The North Carolina House of Representatives passed a bill on Wednesday banning biological males who identify as females from playing on women’s sports teams in middle schools, high schools and colleges.
Lawmakers easily approved the Fairness in Women’s Sports Act by a 73-39 vote, which requires players to play on teams that match genders determined by “reproductive biology and genetics at birth” and three Democrat bills support.
Representative Tricia Cotham, a Republican who recently announced a high-profile withdrawal from the Democratic Party, giving the GOP an absolute majority to veto, also voted in favor of the bill.
The bill is now considering its own version of the same bill and moves to the state Senate, where Republicans have an absolute majority. The state Senate could vote as early as Thursday on legislation that currently does not affect collegiate athletics.
North Carolina currently allows transgender athletes to play sports based on their gender identity, but students who wish to do so must go through a process that includes providing medical information.
Supporters of the latest bill claim that it promotes fairness and protects girls from competition.
“This bill is inclusive, not exclusive,” said Representative Kristin Baker, a Republican and primary sponsor of the bill. “The object of this bill is to permit fair and in particular safe and physically secure competition.”
Critics counter that such measures discriminate against transgender people and interfere with their lives.
“This is an excuse for prejudice and part of a larger effort to restrict transgender people from living their lives,” Congresswoman Vernetta Alston, a Democrat, said during debate on the measure.
According to local NBC affiliate WRAL, 18 sex exemption requests have been submitted to the North Carolina High School Athletic Association since the current policy took effect ahead of the 2019-20 school year, with one request incomplete and one denied. , Of the remaining 16 accepted, 14 were biological females who requested to play on boys’ teams, and only two were biological males who wished to compete with girls.
But supporters of the bill point to the case of Peyton McNabb, a North Carolina high school senior who suffered concussions and neck injuries after being hit in the head with a volleyball by a transgender athlete during a school game last September.
“Maybe I’m the one who comes before you with the hurt, but if it doesn’t pass, I’m not the last,” she said at a committee meeting Wednesday before the House final vote.
The debate has attracted national advocates such as Riley Gaines, a former University of Kentucky swimmer and political activist, who has openly opposed biological males competing against girls and women.
Republicans with a supermajority would be able to ensure that the final version of the bill becomes law even if Democratic Governor Roy Cooper vetoes it.
North Carolina is not alone in enacting laws barring biological males from participating in girls’ sports. At least 21 states have now banned transgender athletes, primarily to protect girls by barring biological males who identify as females.
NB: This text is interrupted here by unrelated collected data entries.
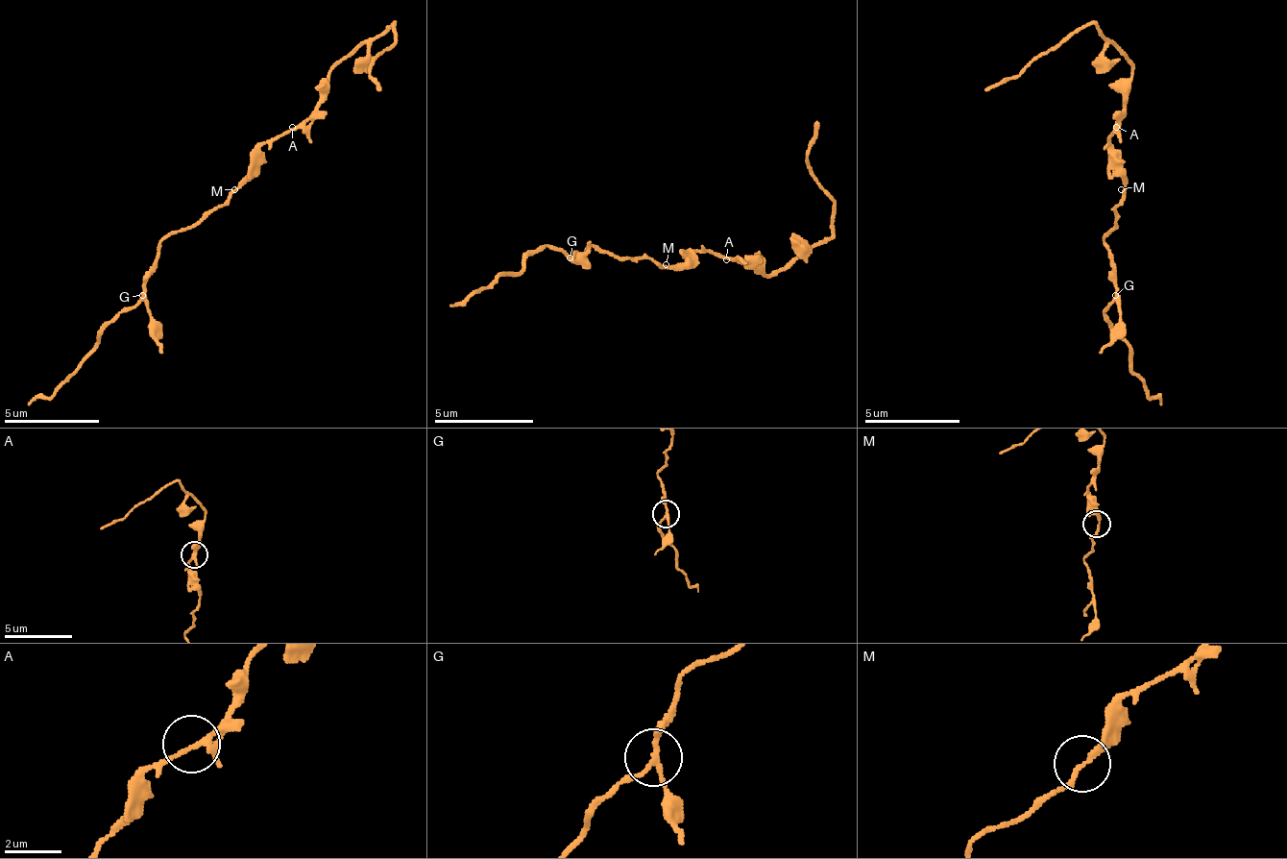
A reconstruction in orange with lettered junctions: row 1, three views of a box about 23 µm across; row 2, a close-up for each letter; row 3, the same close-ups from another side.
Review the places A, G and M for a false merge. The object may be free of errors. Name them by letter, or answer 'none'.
G

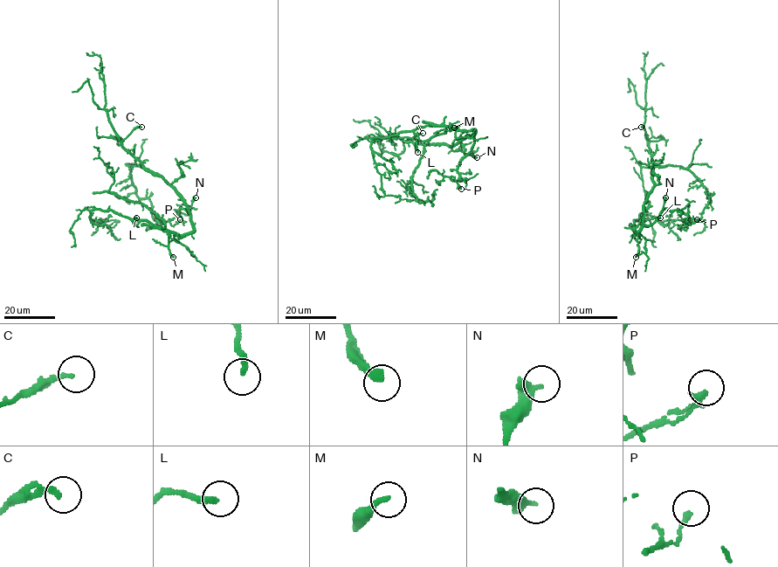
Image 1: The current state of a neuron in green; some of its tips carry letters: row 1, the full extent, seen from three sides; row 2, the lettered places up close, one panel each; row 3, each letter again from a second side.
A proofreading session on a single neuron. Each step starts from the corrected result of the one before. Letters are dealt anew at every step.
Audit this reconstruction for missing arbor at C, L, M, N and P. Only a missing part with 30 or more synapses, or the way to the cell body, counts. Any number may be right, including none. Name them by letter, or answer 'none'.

And several additional states will soon join the list or expand restrictions.
Across the country, several states have introduced similar bills that would become law in their GOP-controlled legislatures.
Meanwhile, at the federal level, the White House pledged Monday that it would veto a Republican-backed bill that would ban biological males from participating in women’s sports if President Biden passes the House and Senate.
Administration HR 734,” the White House said in a statement.
“Schools, coaches and athletic associations across the country are already working with families to develop rules of engagement that take into account specific sports, grades and levels of competition,” the White House said in a statement. Could.” “HR 734 is discriminatory because it targets people for what they are, as a national ban that does not consider competition or class strata.”
Earlier this month, the Biden administration proposed a new rule to ban transgender athletes from competing on sports teams that match their gender identity.
Subject to a public comment period, the proposal would prevent any state or school district from enacting a similar policy that would “explicitly” impose such a ban.